From built-in concurrency primitives to large scale distributed computing

Track:
PyData: Data Engineering
Type:
Talk (long session)
Level:
intermediate
Room:
Terrace 2A
Start:
12:10 on 10 July 2024
Duration:
45 minutes

Abstract

This talk is specifically designed for Python developers and data practitioners who wish to deepen their skills in asynchronous code execution, from single CPU applications to complex distributed systems with thousands of cores. We’ll provide a detailed exploration and explanation of Python’s asynchronous execution models and concurrency primitives, focusing on Future and Executor interfaces within the concurrent.futures module, and the event-driven architecture of asyncio. Special attention will be given to the processing of large datasets, a common challenge in data science and engineering.

We will start with the fundamental concepts and then explore how they apply to large scale, distributed execution frameworks like Dask or Ray. On step-by-step examples, we aim to demonstrate simple function executions and map-reduce operations. We will illustrate efficient collaboration between different concurrency models. The session will cover the transition to large-scale, distributed execution frameworks, offering practical guidelines for scaling your computations effectively and addressing common hurdles like data serialization in distributed environments.

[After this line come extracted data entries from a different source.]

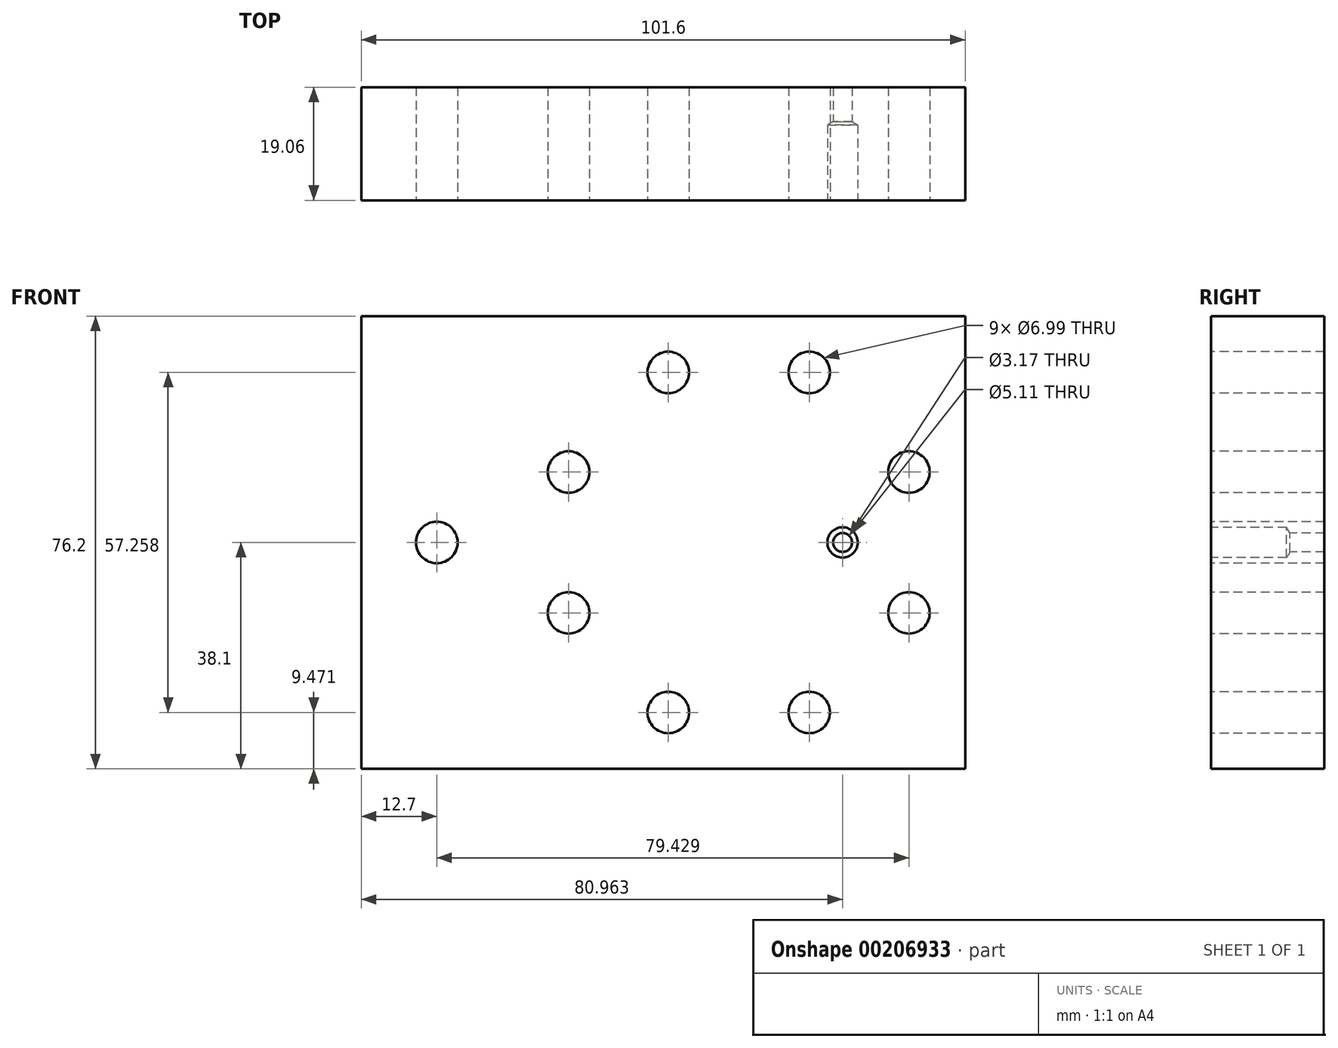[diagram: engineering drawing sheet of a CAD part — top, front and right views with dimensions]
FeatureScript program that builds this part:
annotation { "Feature Type Name" : "Feature", "Feature Type Description" : "" }
export const myFeature = defineFeature(function(context is Context, id is Id, definition is map)
    precondition{}
    {
        {
            var Q0;
            Q0=qCreatedBy(makeId("Front.planeOp"),FACE);
            var sketch = newSketch(context, id + "F0", { "sketchPlane" : qUnion([Q0])});
            skLineSegment(sketch, "E0.bottom", {"start": v(-63.5, 38.1) * mm, "end": v(38.1, 38.1) * mm});
            skLineSegment(sketch, "E0.top", {"start": v(-63.5, -38.1) * mm, "end": v(38.1, -38.1) * mm});
            skLineSegment(sketch, "E0.left", {"start": v(-63.5, 38.1) * mm, "end": v(-63.5, -38.1) * mm});
            skLineSegment(sketch, "E0.right", {"start": v(38.1, 38.1) * mm, "end": v(38.1, -38.1) * mm});
            skSolve(sketch);
        }
        {
            var Q0;
            Q0 = qSketchRegion(id + "F0", true);
            extrude(context, id + "F1", {"entities" : qUnion([Q0]), "endBound" : BoundingType.SYMMETRIC, "depth" : 19.05 * mm});
        }
        {
            var Q0;
            Q0=makeQuery(id+"F1.opExtrude","CAP_FACE",FACE,{"disambiguationData":[OSD([sQuery(id+"F0.wireOp",EDGE,"E0.bottom"),sQuery(id+"F0.wireOp",EDGE,"E0.top"),sQuery(id+"F0.wireOp",EDGE,"E0.left"),sQuery(id+"F0.wireOp",EDGE,"E0.right")])],"isStart":false});
            var sketch = newSketch(context, id + "F2", { "sketchPlane" : qUnion([Q0])});
            skLineSegment(sketch, "E1", {"start": v(0, 0) * mm, "end": v(11.86, 28.63) * mm, "construction": true});
            skCircle(sketch, "E2", {"center": v(11.86, 28.63) * mm, "radius": 3.5 * mm});
            skCircle(sketch, "E3.1.0", {"center": v(-11.86, 28.63) * mm, "radius": 3.5 * mm});
            skCircle(sketch, "E3.2.0", {"center": v(-28.63, 11.86) * mm, "radius": 3.5 * mm});
            skCircle(sketch, "E3.3.0", {"center": v(-28.63, -11.86) * mm, "radius": 3.5 * mm});
            skCircle(sketch, "E3.4.0", {"center": v(-11.86, -28.63) * mm, "radius": 3.5 * mm});
            skCircle(sketch, "E3.5.0", {"center": v(11.86, -28.63) * mm, "radius": 3.5 * mm});
            skCircle(sketch, "E3.6.0", {"center": v(28.63, -11.86) * mm, "radius": 3.5 * mm});
            skCircle(sketch, "E3.7.0", {"center": v(28.63, 11.86) * mm, "radius": 3.5 * mm});
            skPoint(sketch, "E3.center", {"position": v(0, 0) * mm});
            skSolve(sketch);
        }
        {
            var Q0;
            Q0 = qSketchRegion(id + "F2", true);
            extrude(context, id + "F3", {"entities" : qUnion([Q0]), "operationType" : NewBodyOperationType.REMOVE, "oppositeDirection" : true, "depth" : 25.4 * mm});
        }
        {
            var Q0;
            Q0=makeQuery(id+"F1.opExtrude","CAP_FACE",FACE,{"disambiguationData":[OSD([sQuery(id+"F0.wireOp",EDGE,"E0.bottom"),sQuery(id+"F0.wireOp",EDGE,"E0.top"),sQuery(id+"F0.wireOp",EDGE,"E0.left"),sQuery(id+"F0.wireOp",EDGE,"E0.right")])],"isStart":false});
            var sketch = newSketch(context, id + "F4", { "sketchPlane" : qUnion([Q0])});
            skCircle(sketch, "E4", {"center": v(-50.8, 0) * mm, "radius": 3.5 * mm});
            skSolve(sketch);
        }
        {
            var Q0;
            Q0 = qSketchRegion(id + "F4", true);
            extrude(context, id + "F5", {"entities" : qUnion([Q0]), "operationType" : NewBodyOperationType.REMOVE, "oppositeDirection" : true, "depth" : 25.4 * mm});
        }
        {
            var Q0;
            Q0=makeQuery(id+"F1.opExtrude","CAP_FACE",FACE,{"disambiguationData":[OSD([sQuery(id+"F0.wireOp",EDGE,"E0.bottom"),sQuery(id+"F0.wireOp",EDGE,"E0.top"),sQuery(id+"F0.wireOp",EDGE,"E0.left"),sQuery(id+"F0.wireOp",EDGE,"E0.right")])],"isStart":false});
            var sketch = newSketch(context, id + "F6", { "sketchPlane" : qUnion([Q0])});
            skCircle(sketch, "E5", {"center": v(17.46, 0) * mm, "radius": 1.59 * mm});
            skCircle(sketch, "E6", {"center": v(0, 0) * mm, "radius": 19.05 * mm, "construction": true});
            skSolve(sketch);
        }
        {
            var Q0;
            Q0 = qSketchRegion(id + "F6", true);
            extrude(context, id + "F7", {"entities" : qUnion([Q0]), "operationType" : NewBodyOperationType.REMOVE, "oppositeDirection" : true, "depth" : 25.4 * mm});
        }
        {
            var Q0;
            Q0=makeQuery(id+"F1.opExtrude","CAP_FACE",FACE,{"disambiguationData":[OSD([sQuery(id+"F0.wireOp",EDGE,"E0.bottom"),sQuery(id+"F0.wireOp",EDGE,"E0.top"),sQuery(id+"F0.wireOp",EDGE,"E0.left"),sQuery(id+"F0.wireOp",EDGE,"E0.right")])],"isStart":false});
            var sketch = newSketch(context, id + "F8", { "sketchPlane" : qUnion([Q0])});
            skCircle(sketch, "E7", {"center": v(17.46, 0) * mm, "radius": 3.18 * mm, "construction": true});
            skSolve(sketch);
        }
        {
            var Q0;
            Q0=sQuery(id+"F8.wireOp",VERTEX,"E7.center");
            var Q1;
            Q1=makeQuery(id+"F1.opExtrude","SWEPT_BODY",BODY,{"disambiguationData":[OSD([sQuery(id+"F0.wireOp",EDGE,"E0.bottom"),sQuery(id+"F0.wireOp",EDGE,"E0.top"),sQuery(id+"F0.wireOp",EDGE,"E0.left"),sQuery(id+"F0.wireOp",EDGE,"E0.right")])]});
            hole(context, id + "F9", {"style" : HoleStyle.SIMPLE, "endStyle" : HoleEndStyle.BLIND, "standardTappedOrClearance" : lookupTablePath({ "standard" : "ANSI", "engagement" : "75%", "pitch" : "20 tpi", "size" : "1/4", "type" : "Tapped" }), "standardBlindInLast" : lookupTablePath({ "standard" : "ANSI", "engagement" : "75%", "pitch" : "20 tpi", "size" : "1/4", "type" : "Tapped" }), "holeDiameter" : 5.1 * mm, "holeDepth" : 12.7 * mm, "locations" : qUnion([Q0]), "scope" : qUnion([Q1]), "majorDiameter" : 6.35 * mm});
        }
    });
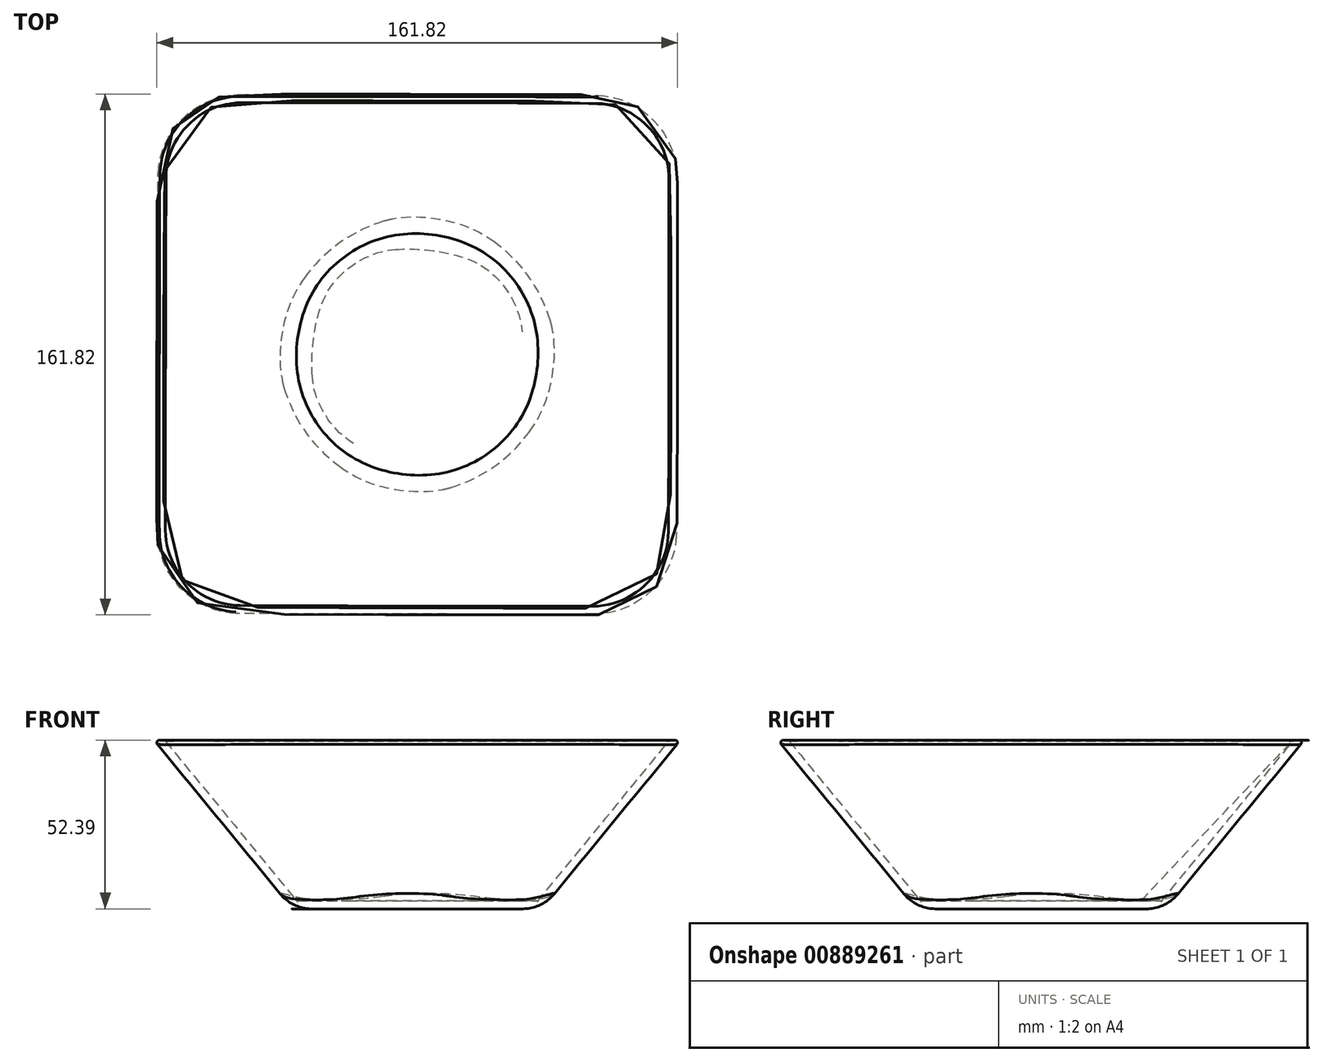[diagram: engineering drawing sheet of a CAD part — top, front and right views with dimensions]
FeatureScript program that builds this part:
annotation { "Feature Type Name" : "Feature", "Feature Type Description" : "" }
export const myFeature = defineFeature(function(context is Context, id is Id, definition is map)
    precondition{}
    {
        {
            var Q0;
            Q0=qCreatedBy(makeId("Top.planeOp"),FACE);
            var sketch = newSketch(context, id + "F0", { "sketchPlane" : qUnion([Q0])});
            skCircle(sketch, "E0", {"center": v(0, 0) * mm, "radius": 38.75 * mm});
            skSolve(sketch);
        }
        {
            var Q0;
            Q0=qCreatedBy(makeId("Top.planeOp"),FACE);
            cPlane(context, id + "F1", {"entities" : qUnion([Q0]), "cplaneType" : CPlaneType.OFFSET, "offset" : 52.4 * mm, "width" : 152.4 * mm, "height" : 152.4 * mm});
        }
        {
            var Q0;
            Q0=qCreatedBy(id+"F1.planeOp",FACE);
            var sketch = newSketch(context, id + "F2", { "sketchPlane" : qUnion([Q0])});
            skLineSegment(sketch, "E1.bottom", {"start": v(56.36, 81.76) * mm, "end": v(-56.36, 81.76) * mm});
            skLineSegment(sketch, "E1.top", {"start": v(56.36, -81.76) * mm, "end": v(-56.36, -81.76) * mm});
            skLineSegment(sketch, "E1.left", {"start": v(81.76, 56.36) * mm, "end": v(81.76, -56.36) * mm});
            skLineSegment(sketch, "E1.right", {"start": v(-81.76, 56.36) * mm, "end": v(-81.76, -56.36) * mm});
            skPoint(sketch, "E1.middle", {"position": v(0, 0) * mm});
            skPoint(sketch, "E2.visualSharp", {"position": v(-81.76, 81.76) * mm});
            skArc(sketch, "E2.filletArc", {"start": v(-56.36, 81.76) * mm, "mid": v(-74.32, 74.32) * mm, "end": v(-81.76, 56.36) * mm});
            skPoint(sketch, "E3.visualSharp", {"position": v(81.76, 81.76) * mm});
            skArc(sketch, "E3.filletArc", {"start": v(81.76, 56.36) * mm, "mid": v(74.32, 74.32) * mm, "end": v(56.36, 81.76) * mm});
            skPoint(sketch, "E4.visualSharp", {"position": v(81.76, -81.76) * mm});
            skArc(sketch, "E4.filletArc", {"start": v(56.36, -81.76) * mm, "mid": v(74.32, -74.32) * mm, "end": v(81.76, -56.36) * mm});
            skPoint(sketch, "E5.visualSharp", {"position": v(-81.76, -81.76) * mm});
            skArc(sketch, "E5.filletArc", {"start": v(-81.76, -56.36) * mm, "mid": v(-74.32, -74.32) * mm, "end": v(-56.36, -81.76) * mm});
            skSolve(sketch);
        }
        {
            var Q0;
            Q0=makeQuery(id+"F0.imprint","IMPRINT",FACE,{"disambiguationData":[TD([[makeQuery(id+"F0.imprint","IMPRINT",EDGE,{"derivedFrom":sQuery(id+"F0.wireOp",EDGE,"E0")}),1.0]])]});
            var Q1;
            Q1=makeQuery(id+"F2.imprint","IMPRINT",FACE,{"disambiguationData":[TD([[makeQuery(id+"F2.imprint","IMPRINT",EDGE,{"derivedFrom":sQuery(id+"F2.wireOp",EDGE,"E1.bottom")}),1.0]])]});
            loft(context, id + "F3", {"sheetProfilesArray" : [{ "sheetProfileEntities" : qUnion([Q0]) }, { "sheetProfileEntities" : qUnion([Q1]) }]});
        }
        {
            var Q0;
            Q0=makeQuery(id+"F3.opLoft","CAP_FACE",FACE,{"disambiguationData":[OSD([makeQuery(id+"F2.imprint","IMPRINT",FACE,{"disambiguationData":[TD([[makeQuery(id+"F2.imprint","IMPRINT",EDGE,{"derivedFrom":sQuery(id+"F2.wireOp",EDGE,"E1.bottom")}),1.0]])]})])],"isStart":true});
            shell(context, id + "F4", {"entities" : qUnion([Q0]), "thickness" : 2.54 * mm});
        }
        {
            var Q0;
            Q0=makeQuery(id+"F3.opLoft","MID_CAP_EDGE",EDGE,{"disambiguationData":[OSD([sQuery(id+"F2.wireOp",EDGE,"E1.right"),sQuery(id+"F2.wireOp",EDGE,"E2.filletArc"),sQuery(id+"F2.wireOp",EDGE,"E5.filletArc")])],"capPos":1.0});
            var Q1;
            Q1=makeQuery(id+"F4.opShell","OFFSET_EDGE",EDGE,{"disambiguationData":[OSD([sQuery(id+"F2.wireOp",EDGE,"E1.bottom"),sQuery(id+"F2.wireOp",EDGE,"E1.top"),sQuery(id+"F2.wireOp",EDGE,"E1.left"),sQuery(id+"F2.wireOp",EDGE,"E1.right"),sQuery(id+"F2.wireOp",EDGE,"E2.filletArc"),sQuery(id+"F2.wireOp",EDGE,"E3.filletArc"),sQuery(id+"F2.wireOp",EDGE,"E4.filletArc"),sQuery(id+"F2.wireOp",EDGE,"E5.filletArc")])]});
            fillet(context, id + "F5", {"entities" : qUnion([Q0, Q1]), "radius" : 0.76 * mm, "tangentPropagation" : true, "allowEdgeOverflow" : false});
        }
        {
            var Q0;
            Q0=makeQuery(id+"F3.opLoft","MID_CAP_EDGE",EDGE,{"disambiguationData":[OSD([sQuery(id+"F0.wireOp",EDGE,"E0"),sQuery(id+"F2.wireOp",EDGE,"E1.top"),sQuery(id+"F2.wireOp",EDGE,"E1.right"),sQuery(id+"F2.wireOp",EDGE,"E5.filletArc")])],"capPos":0.0});
            fillet(context, id + "F6", {"entities" : qUnion([Q0]), "radius" : 12.7 * mm, "tangentPropagation" : true, "allowEdgeOverflow" : false});
        }
    });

Attendees will leave with a solid understanding of asynchronous code execution underpinnings. This talk will empower you to make informed practical decisions about applying concurrency in your data processing workflows. You will be able to seamlessly integrate new libraries or frameworks into your projects, ensuring optimal development lifecycle, performance and scalability.


The speaker

Jakub Urban

Jakub Urban

Jakub currently leads the data science platform team that enables the Flyr for Hospitality science organisation developing, operating and maintaining data science products in a user friendly and sustainable way. He started tinkering with Python for computer simulations and data analysis during his computation physics PhD studies, when NumPy and Matplotlib were brand new projects and Pandas had not met Python yet. Since then, Python and its ecosystem have become Jakub’s de facto work and hobby toolset for anything programming and data modelling related. After leading the theory group at the tokamak department of the Institute of Plasma Physics in Prague, Jakub was in different roles in the data science and engineering landscape. He also co-founded PyData Prague meetup, performs an occasional speaker or tutor at meetups or conferences and tutors scientific computing with Python at the Czech Technical University.